CZ esorta gli utenti a diversificare i portafogli dopo l’exploit da 70 milioni di dollari ai danni di Coldcard

Changpeng Zhao, fondatore di Binance noto come CZ, ha invitato gli detentori di criptovalute a ripartire i propri fondi su più portafogli a seguito di un grave exploit che ha colpito dispositivi hardware Coldcard, con perdite stimate intorno ai 70 milioni di dollari.

Changpeng Zhao ha dichiarato:

“Anche gli hardware wallet possono avere bug. Anche wallet datati (con lunga storia) possono presentare vulnerabilità. Come mitigare? Forse dividere i fondi in più wallet? Questo comporta un diverso insieme di rischi. Nulla è al 100%. Rimanete informati. Rimanete SAFU!”

Dettagli dell’attacco

Nella giornata del 30 luglio alcuni possessori di Bitcoin hanno scoperto transazioni inattese che svuotavano i loro portafogli Coldcard. L’attaccante ha sfruttato una falla del firmware risalente a marzo 2021 che indeboliva l’entropia usata per generare i seed di recupero su determinati modelli.
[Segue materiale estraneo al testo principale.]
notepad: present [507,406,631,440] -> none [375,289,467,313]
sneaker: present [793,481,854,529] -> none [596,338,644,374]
Ricostruendo le chiavi private offline, l’autore dell’attacco è riuscito a trasferire i fondi senza mai avere accesso fisico ai dispositivi. Le prime stime indicavano circa 594 BTC sottratti in una finestra di 25 minuti, valore che al tempo corrispondeva a circa 38 milioni di dollari. Analisi successive, condotte da Galaxy Research, hanno ampliato la portata dell’incidente a 1.082,65 BTC, ossia circa 70 milioni di dollari prelevati da 1.196 indirizzi in circa 41 minuti. Numerosi wallet compromessi risultavano inattivi da anni.
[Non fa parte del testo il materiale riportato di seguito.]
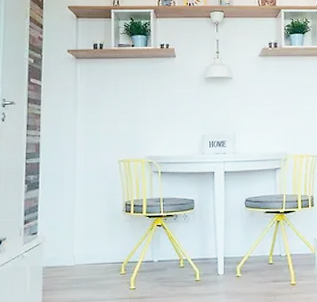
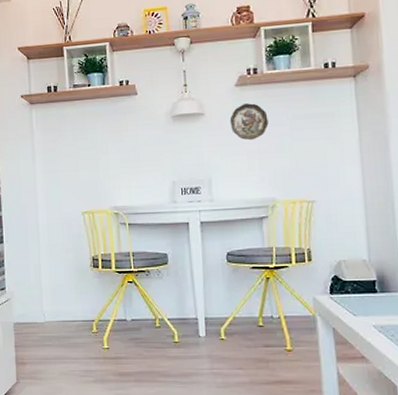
decorative plate: none [253,71,284,103] -> present [229,103,269,141]

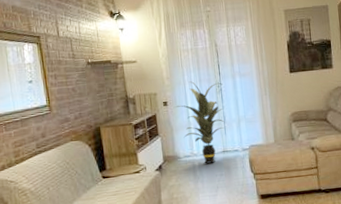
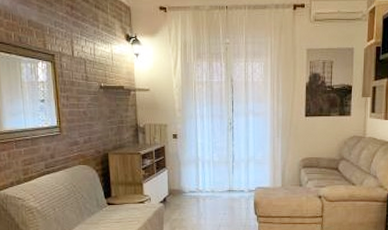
indoor plant: present [175,81,225,164] -> none [184,116,234,201]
Risposta del produttore e raccomandazioni

Il produttore dei dispositivi, Coinkite, ha riconosciuto l’esistenza del bug, ha chiesto scusa agli utenti e ha rilasciato aggiornamenti di firmware d’emergenza. L’azienda ha sottolineato che chi ha generato un seed di recupero su versioni vulnerabili deve creare un seed completamente nuovo su dispositivi aggiornati e migrare i fondi con attenzione.

Coinkite ha avvertito esplicitamente che l’aggiornamento del firmware non protegge automaticamente un seed già creato in precedenza: il problema risiede nella qualità della casualità usata al momento della generazione del seed, e non nell’esecuzione successiva del dispositivo.

Implicazioni per la custodia e per gli investitori

L’episodio riapre il dibattito sui limiti della self-custody. Gli hardware wallet sono considerati tra le opzioni più sicure per conservare Bitcoin offline, ma questa vicenda dimostra che dispositivi consolidati possono nascondere difetti critici per anni prima di essere scoperti.

Il suggerimento di CZ di diversificare i portafogli mette in evidenza un principio di gestione del rischio: distribuire i fondi riduce l’impatto di una singola falla, ma introduce complessità nella gestione delle chiavi, maggior probabilità di errore umano e costi operativi più elevati. Per gli investitori istituzionali e privati emergono quindi scelte delicate tra affidarsi a servizi di custodia centralizzati, che offrono procedure di sicurezza e assicurazioni, e mantenere il controllo diretto con tutte le responsabilità associate.

Dal punto di vista del mercato, incidenti di questa natura possono influenzare la fiducia degli utenti, spingere a maggiori verifiche indipendenti del firmware e accelerare richieste regolamentari volte a standard di sicurezza più stringenti per i produttori di dispositivi crittografici.

Per il pubblico italiano è importante valutare policy di sicurezza chiare: backup distribuiti, procedure per la migrazione sicura dei fondi, e considerare polizze di copertura dove disponibili. È inoltre opportuno che i produttori investano in audit esterni e programmi di bug bounty per ridurre il rischio di vulnerabilità non rilevate.

In sintesi

  • La vulnerabilità dei Coldcard evidenzia come anche soluzioni ritenute sicure possano rappresentare un rischio sistemico: per gli investitori italiani ciò significa rivalutare le pratiche di risk management e la possibile integrazione di soluzioni assicurative.
  • La raccomandazione di diversificare i portafogli comporta minori rischi concentrati ma aumenta la complessità operativa; i consulenti finanziari e i provider devono offrire strumenti e procedure per gestire questa complessità in modo pratico e sicuro.
  • Un maggior focus su audit indipendenti e su standard regolamentari europei per dispositivi crittografici potrebbe migliorare la fiducia del mercato e ridurre la probabilità di exploit analoghi, influenzando positivamente la stabilità del settore crypto nel medio termine.